To do:
Turn the material from the line with "In the photograph that follows you will find a digital" to the line with "The digital caliper reads 3.8595 in", both included, into a JSON list of strings with one string per line and no blank lines.

Raw data:
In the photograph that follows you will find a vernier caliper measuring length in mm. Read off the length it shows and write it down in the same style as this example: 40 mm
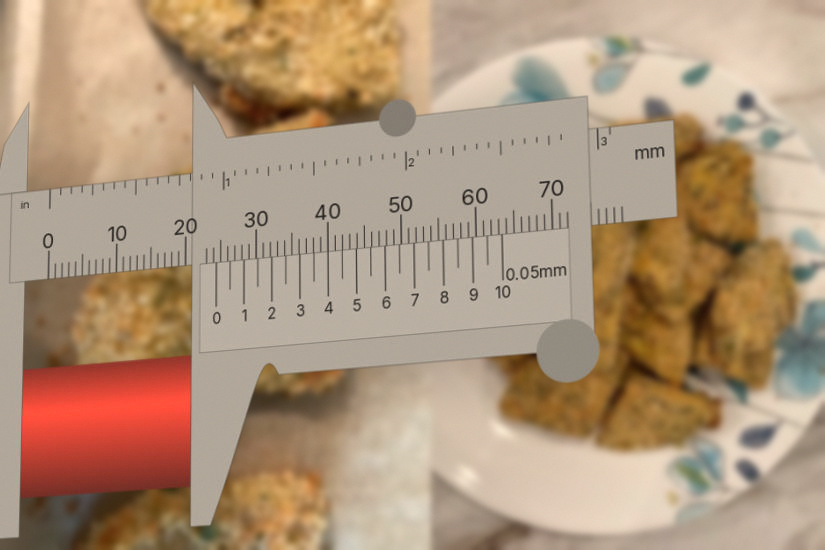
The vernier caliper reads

* * *

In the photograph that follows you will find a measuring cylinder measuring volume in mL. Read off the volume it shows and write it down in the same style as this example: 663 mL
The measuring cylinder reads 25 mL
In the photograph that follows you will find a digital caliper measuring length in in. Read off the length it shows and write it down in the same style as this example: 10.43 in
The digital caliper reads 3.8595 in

The completed task:
[
  "In the photograph that follows you will find a digital caliper measuring length in in. Read off the length it shows and write it down in the same style as this example: 10.43 in",
  "The digital caliper reads 3.8595 in"
]